Rispetto agli inizi, per lo meno, possiamo dire di non essere più in alto mare: non appena la riforma delle pensioni fu varata, ci si accorse che l’innalzamento repentino dei requisiti minimi avrebbe prodotto, in misura massiccia, il fenomeno dei cosiddetti esodati (categoria all’interno della quale, oltre agli esodati veri e propri, figurano anche i contributori volontari, i mobilitati e gli afferenti ai fondi di solidarietà). Ci vollero mesi prima che il governo ammettesse l’errore e la politica iniziasse a fornire soluzioni. Oggi, la questione è ben lungi dall’essere risolta ma, su una platea stimata in 390mila persone, a 130mila è stato consentito di accedere al trattamento previdenziale con le regole precedenti alla riforma della disciplina. L’operazione è stata varata con tre successivi provvedimenti, per applicare l’ultimo dei quali stata creata, dal nuovo Parlamento, una commissione ad hoc. Abbiamo fatto il punto sulla situazione con Maurizio Petriccioli, segretario confederale della Cisl.

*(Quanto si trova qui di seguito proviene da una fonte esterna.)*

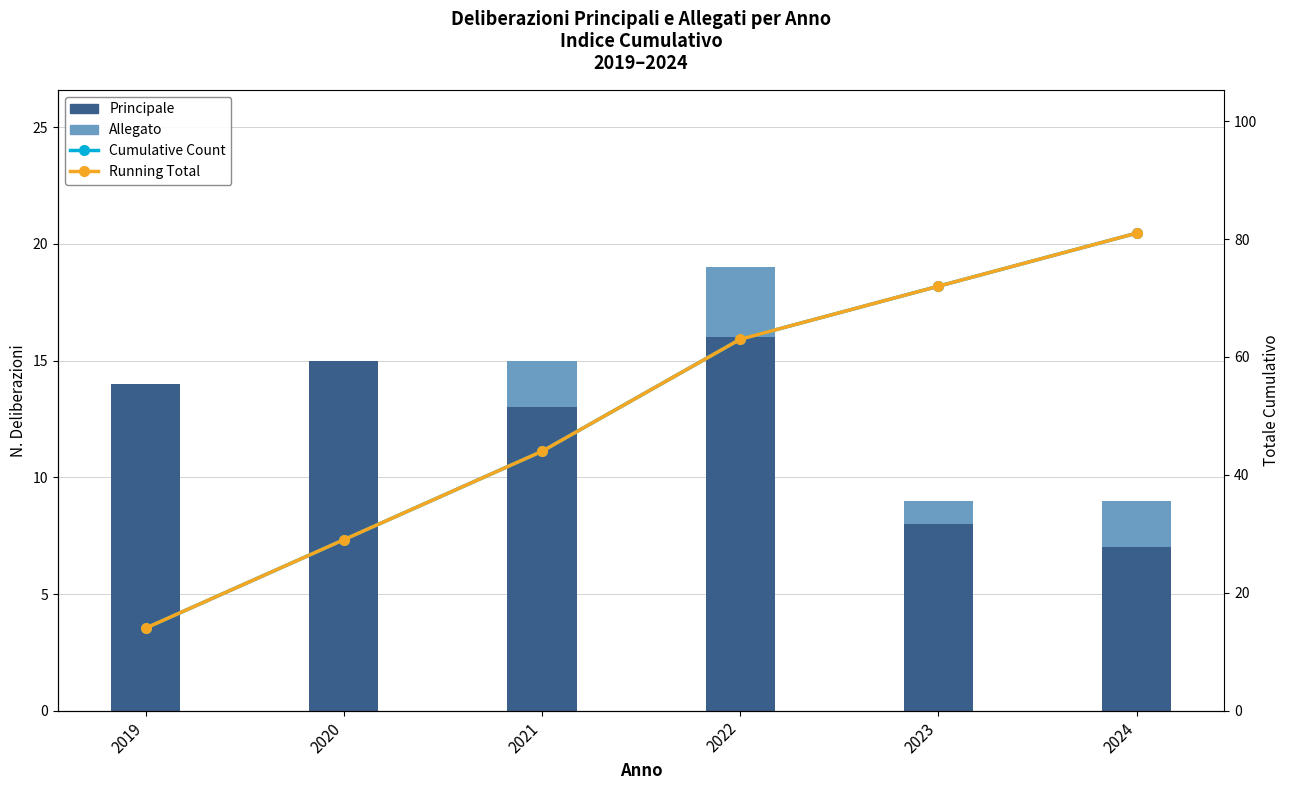

Which series has the largest total across all categories?

Cumulative Count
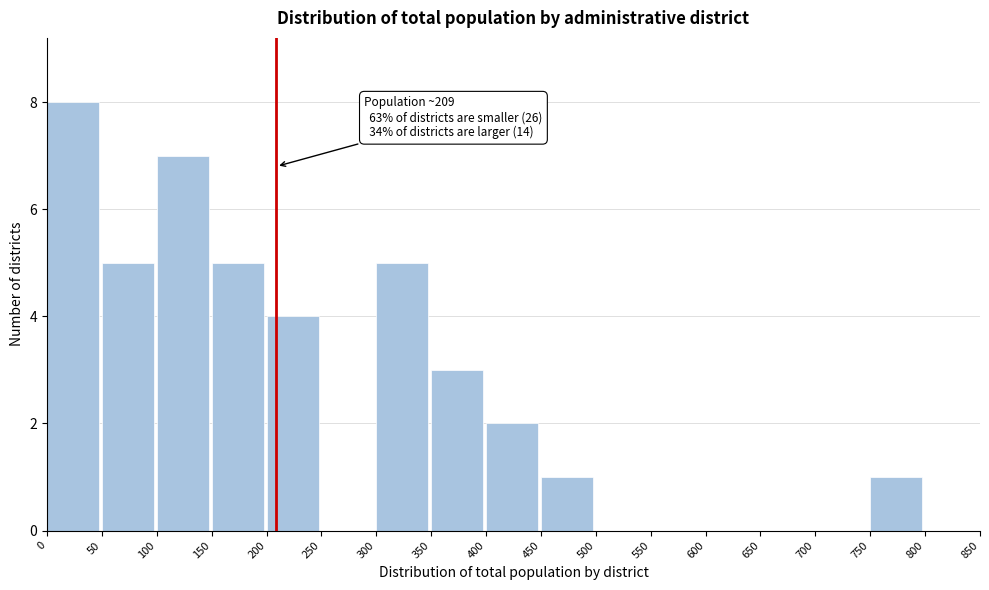

Which range on the x-axis has the tallest bar?

0 to 50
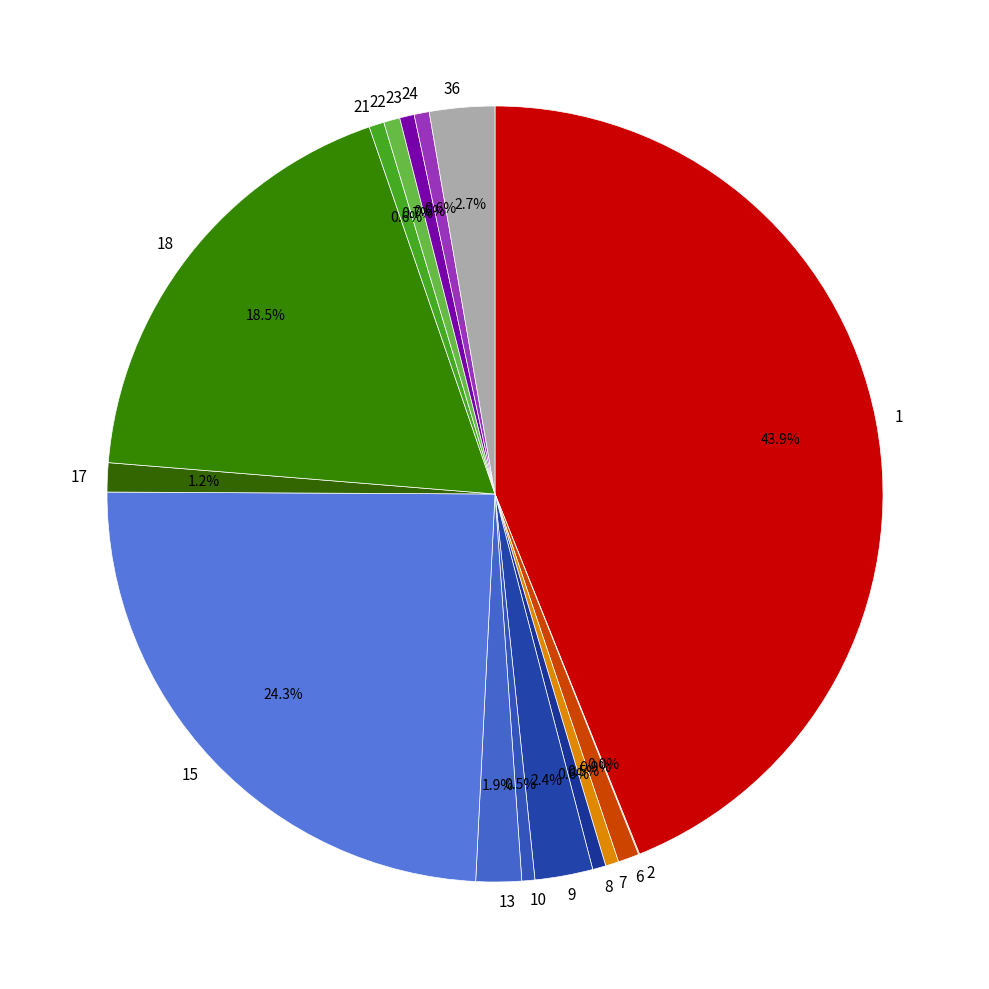

What percentage is NOT represented by 17?

98.8%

Come giudica la decisione del Parlamento di istituire una commissione d’urgenza per affrontare, tra le altre cose, la vicenda degli esodati?
Il decreto esaminato dalla commissione, di per sé, rappresenta un semplice atto d’indirizzo rispetto a quanto è già stato previsto. Non vi è alcuna notizia. Casomai, va rilevato come la vicenda degli esodati continui, a causa dell’impostazione assunta in quest’ultimo anno, a essere segnata esclusivamente da criteri quantitativi. Si tiene, cioè, conto di un solo parametro: il contenimento degli oneri di finanza pubblica. E’ assente una visione del welfare riformatrice e in grado di governare il problema.
Secondo lei, che impostazione dovrebbe essere assunta?
La politica deve iniziare a considerare che stiamo parlando di persone, ridotte nella condizioni di non avere reddito da pensione o da lavoro per causa sua; non è, quindi, lecito fissare la platea di interessati in funzione delle disponibilità finanziarie. A prescinde dai costi – che ovviamente vanno stimati – le istituzioni devono prendere atto del fatto che è stata creata un’emergenza sociale, e che va sanata a tutti i costi.
Sta di fatto che le risorse scarseggiano…
Non direi: la riforma previdenziale produrrà un risparmio di 140 miliardi di euro in 10 anni. A fronte di ciò, è imperativo aprire una trattativa in cui sia possibile parlare delle persone, invece che degli oneri di finanza pubblica; e in cui si ragioni sull’impatto violento e deleterio determinato sulle prospettive di vita di centinaia di migliaia di persone; infine, si dovrà considerare che di tutto ciò sarebbe stato necessario farsene carico al momento dell’emanazione della riforma, come sempre è avvenuto in passato.
Sul finire della scorsa legislatura, il Parlamento è stato esautorato. Molte mosse delle commissioni sono state frenate dalla Ragioneria dello Stato. Non crede che il fenomeno abbia inciso sull’incapacità di risolvere la questione egli esodati?
A onore del vero, benché la normativa sia stata scritta dalle burocrazie, il Parlamento l’ha votata. Lo stesso Parlamento, che pur, in larga pare, ha preso a cuore la questione, non ha mai voluto spostare il perimetro della discussione dalle esigenze finanziarie al riconoscimento dell’emergenza sociale.
Crede che il nuovo Parlamento lo farà?
Me lo auguro. Come, del resto, mi auguro che le commissioni permanenti vengano al più presto istituite e si possa da vita a un governo autorevole in grado di predisporre le salvaguardie per tutte le persone interessate dalle penalizzazioni delle riforma Fornero. Il 16 aprile, inaugureremo un percorso che auspichiamo possa sanare definitivamente l’emergenza. Ovvero, manifesteremo con la Cgil e la Uil a Roma, di fronte al Parlamento; allora, deputati e senatore saranno tutti presenti, perché convocati per l’elezione del capo dello Stato. E sottoporremmo loro l’emergenza esodati, come quella relativa alla cassa integrazione in deroga agli sgoccioli.